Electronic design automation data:
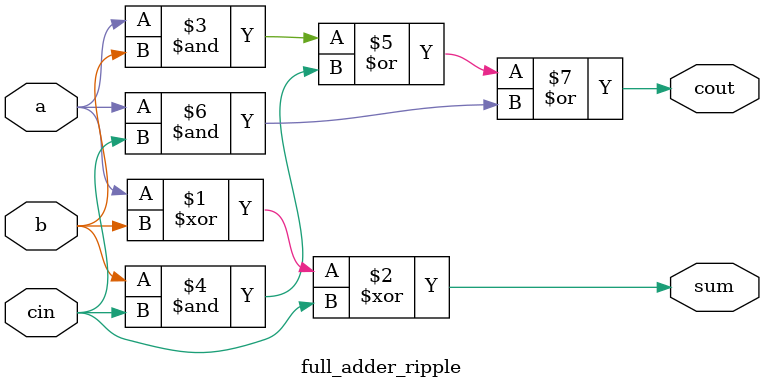
<source format=v>
module full_adder_ripple(
  input a,   
  input b,    
  input cin,  
  output sum, 
  output cout 
);

  assign sum = a ^ b ^ cin;  
  assign cout = (a & b) | (b & cin) | (a & cin);  

endmodule

</source>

What needs to be done —
Looking at the data above, say how many lines contain "cout", and give no other words.

Your response —
2